Invasive pancreatic cancer is an aggressive deadly cancer with a dismal prognosis. Invasive pancreatic cancer arises from non-invasive precursor lesions that, if detected early enough, are curable. The goal is to remove these lesions before they progress to an invasive cancer. This research will try to characterize the moment of transition between non-invasive cysts and the infiltrating cancer.

The University of Chicago (Chicago)
Support of a post-doctoral surgical oncology fellow, who is dedicating two years to early detection pancreatic cancer research under the supervision of Drs. Kevin Roggin and Mitchel Posner.

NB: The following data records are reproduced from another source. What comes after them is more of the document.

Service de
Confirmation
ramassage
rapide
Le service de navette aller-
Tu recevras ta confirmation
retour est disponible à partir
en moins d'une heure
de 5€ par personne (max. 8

The fellowship is named The Rolfe Pancreatic Cancer Foundation Fellow for the entire term of the gift.

Early Detection Projects via the Lustgarten Foundation
The Rolfe Foundation and the Lustgarten Foundation are partners in the annual DASH for Detection 5K. Every year we pledge a grant to Lustgarten representing 50 percent of the net proceeds from the DASH, which they then use to fund an appropriate early detection research project based on the advice of their Scientific Advisory Board. 

This year the Science Committee chose two imaging projects based on Lustgarten’s recommendations. The Science Committee decided to support two imaging projects because the Lustgarten Scientific Advisory Board believes that these will produce significant results in the near term using a method that is non-invasive.

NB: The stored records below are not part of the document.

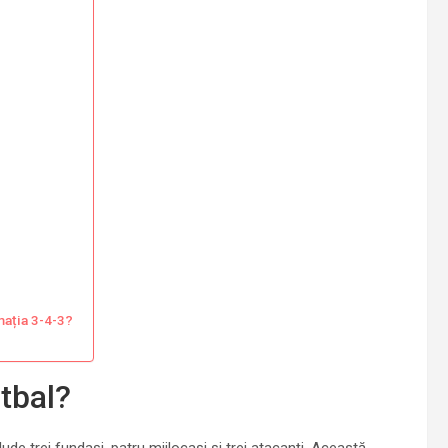
mația 3-4-3?
otbal?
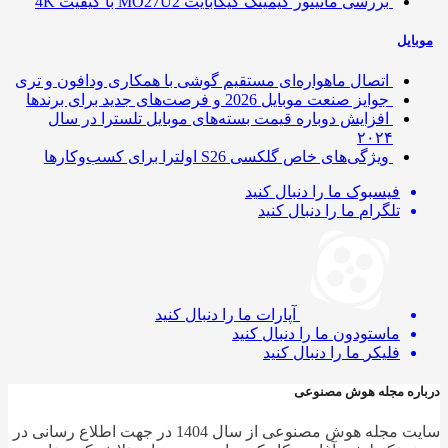
بررسی مانیتور گیمینگ گیگابایت MO27U2 با کیفیت 4K
ایل
اتصال ماهواره‌ای مستقیم گوشی‌ با همکاری ودافون و تری
جوایز صنعت موبایل 2026 و فرصت‌های جدید برای برندها
افزایش دوباره قیمت بسته‌های موبایل تلسترا در سال
۲۰۲۴
ویژگی‌های خاص گلکسی S26 اولترا برای کسب‌وکارها
فیسبوک
ما را دنبال کنید
تلگرام
ما را دنبال کنید
آپارات
ما را دنبال کنید
ماستودون
ما را دنبال کنید
فلیکر
ما را دنبال کنید
ره مجله هوش مصنوعی
سایت مجله هوش مصنوعی از سال 1404 در جهت اطلاع رسانی در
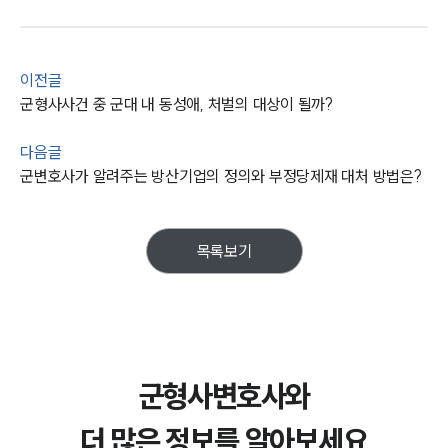
이전글
군형사사건 중 군대 내 동성애, 처벌의 대상이 될까?
다음글
군변호사가 알려주는 방산기업의 정의와 부정당제재 대처 방법은?
목록보기
군형사변호사와
더 많은 정보를 알아보세요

Dr. Roger Y. Tsien from University of California (San Diego) 
This project is led by a Nobel Laureate who is the world’s leading expert on imaging agents. In this project he proposes to develop a completely new type of agent to be used with standard MRI technology that will visualize pancreatic cancers at very early stages.

Dr. Ken Olive from Columbia University (NYC)
This project uses a new imaging approach called Harmonic Motion Imaging to detect changes in tissue composition that are associated with different pancreatic disease states, and evaluate its utility for early detection and diagnosis. Dr. Olive seeks to perfect the Ultrasound and MRI technologies.

Cancer Wellness Center (Northbrook)
For continued support of their pancreatic cancer discussion group.

Wellness House (Hinsdale)
For continued support of their pancreatic cancer discussion group.